Anthony's paper talks about the new "Model View" within 10g OLAP, and goes through a walkthrough of creating an analytic workspace using AWM10g, defining all the levels, hierarchies and cubes, and then displaying the results through Discoverer "Drake". Looking through Anthony's paper, and having had a play around with AWM10g for a few weeks, it certainly seems to go much of the way to replacing the functionality within Express Administrator, and comes close to the functionality you get with Microsoft Analysis Services' "Cube Editor". The bits that are still missing though, and that hopefully will come along in future versions, are the ability to graphically build a hierarchy using dimension members, and some form of cube viewer. However, it's a world apart from the existing version of AWM and in my opinion makes building AW-based cubes now easier in fact than building their relational cousins. Also, new with the forthcoming OLAP release is additional options for dealing with very sparse cubes and for partitioning, which I won't go over now but are fully detailed in Anthony's paper.
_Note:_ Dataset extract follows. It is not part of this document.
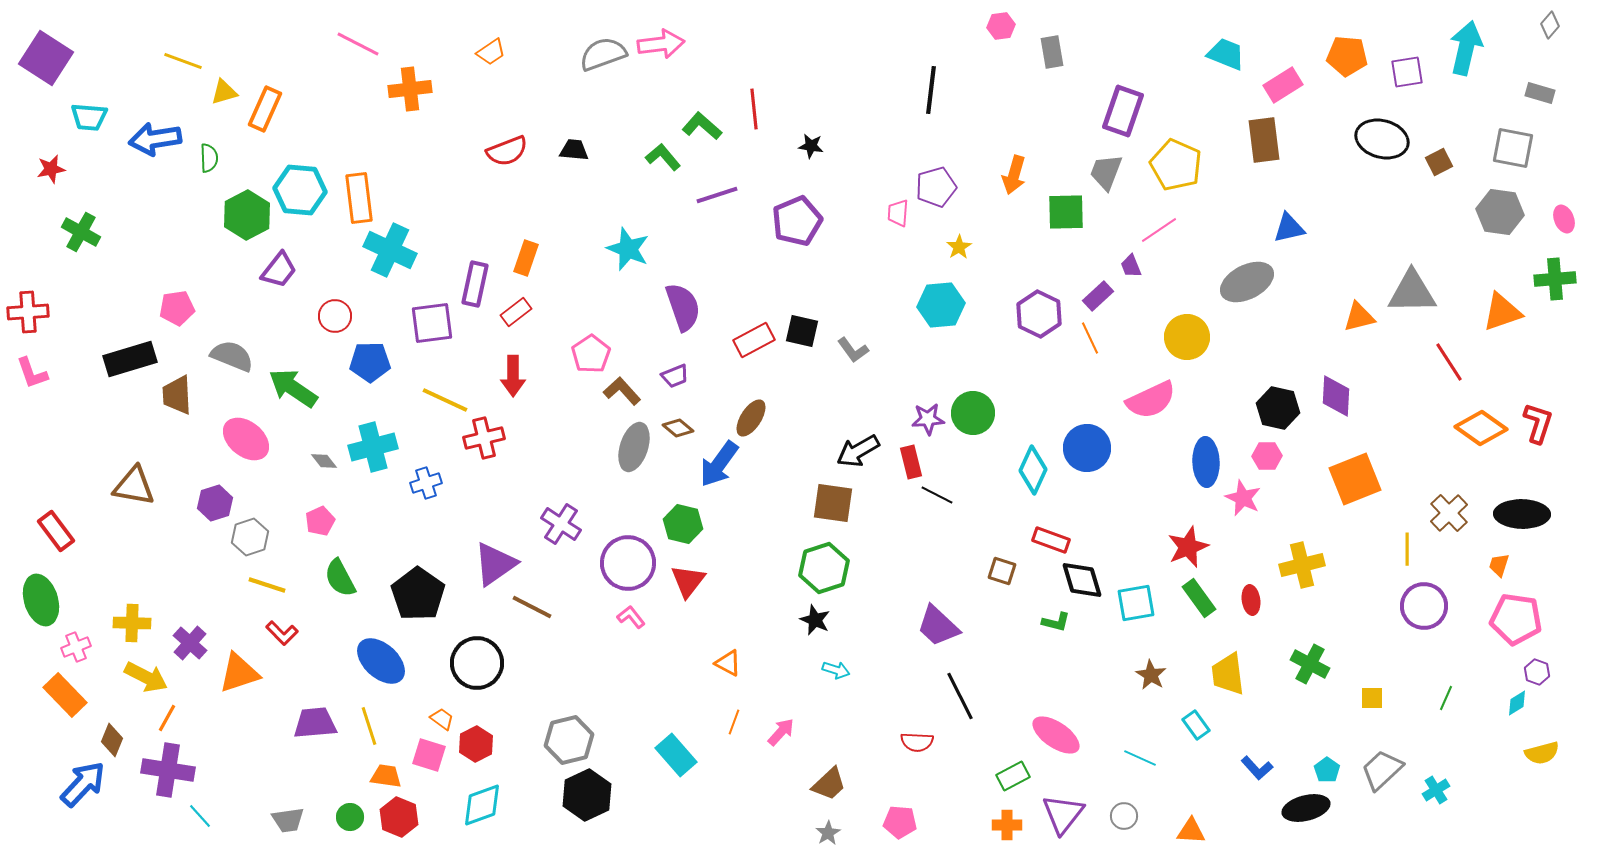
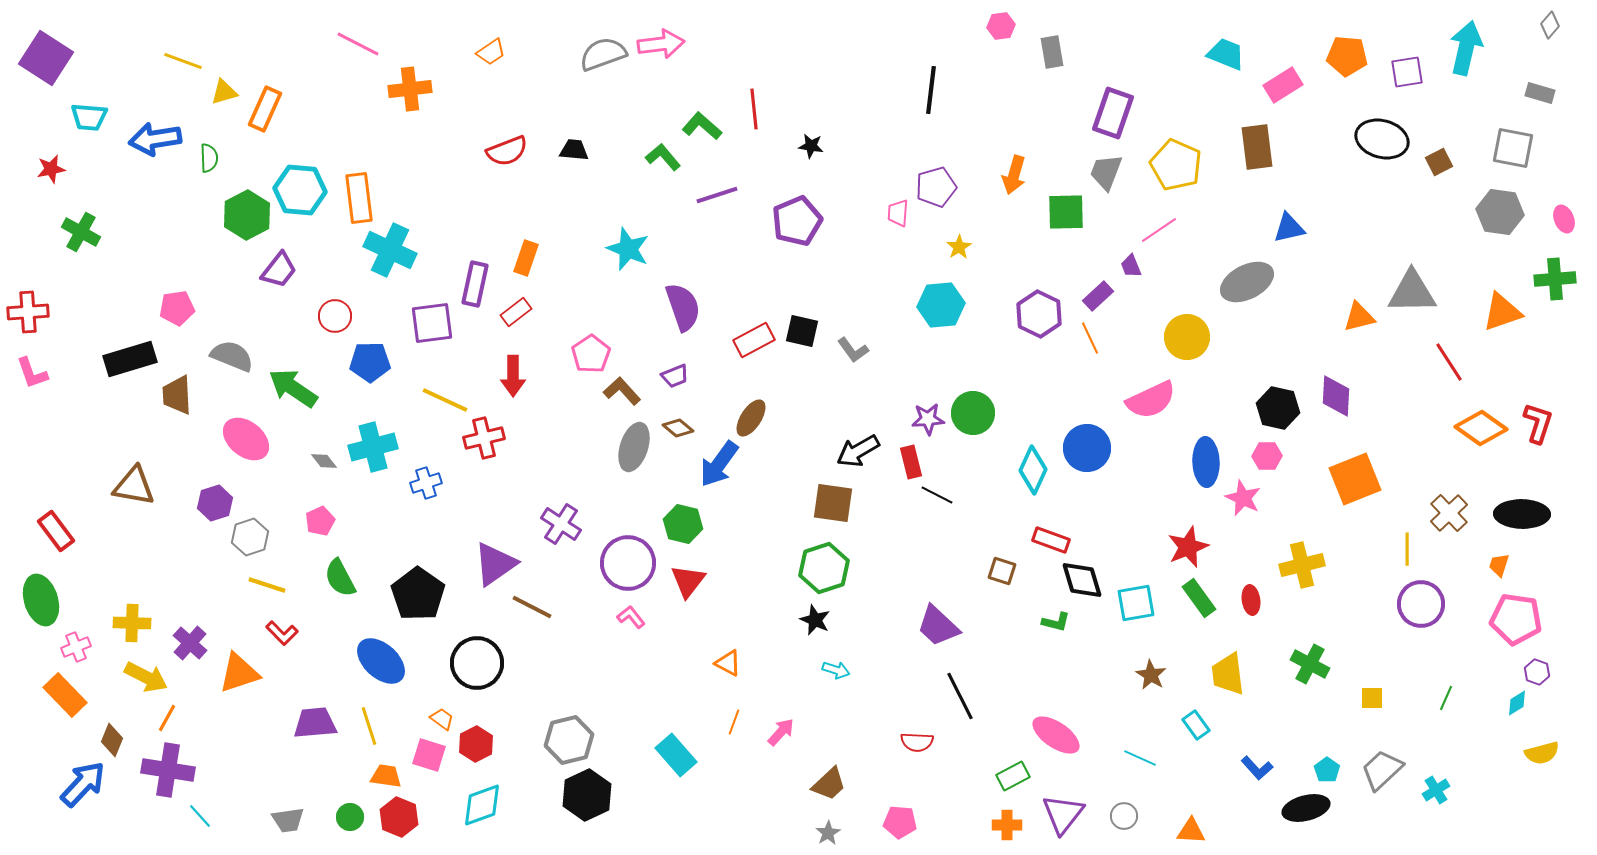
purple rectangle at (1123, 111): moved 10 px left, 2 px down
brown rectangle at (1264, 140): moved 7 px left, 7 px down
purple circle at (1424, 606): moved 3 px left, 2 px up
The other paper that I wanted to take a look at was Bud Endress' "OLAP Option To Oracle 10g - When To Use The OLAP Option To Enhance Content And Improve Performance Of A Business Intelligence Application". I went along to Bud's talk earlier in the week at Open World and later on wrote up a summary of his talk, which looked to answer the question - "When should I use the OLAP Option?". Bud said during the talk that he'd recently been asked to sum up, in one slide, what the OLAP Option was all about, and that the slide should contain a graph with two lines on it. As the request came from a senior executive at Oracle, Bud had to take it seriously, and came up with the following graph:
What this graph is saying is that, when your application makes lots of predicatable, simple calculations (such as those carried out by static reporting applications) there is little benefit from using the OLAP Option, and later on in fact that paper mentions that you might actually lose out by using OLAP due to the increased aggregation times. However, when your application typically makes lots of ad-hoc, unpredictable queries, against random parts of the data model, and your queries are typically more complex, then you get startling performance benefits from using dedicated OLAP engines such as the OLAP Option. The paper goes through lots of background information, and has other graphs and test results to back up this statement, and comes to the conclusion that, the reason you should use the OLAP Option is to ensure that your BI application gives a uniform, fast response time irrespective of the type of query or the data being accessed.
My understanding is that the new OLAP patch, and AWM10g, should be due for release in the first half of 2005. In the meantime, take a look at the papers and get a bit of background information before the products get launched.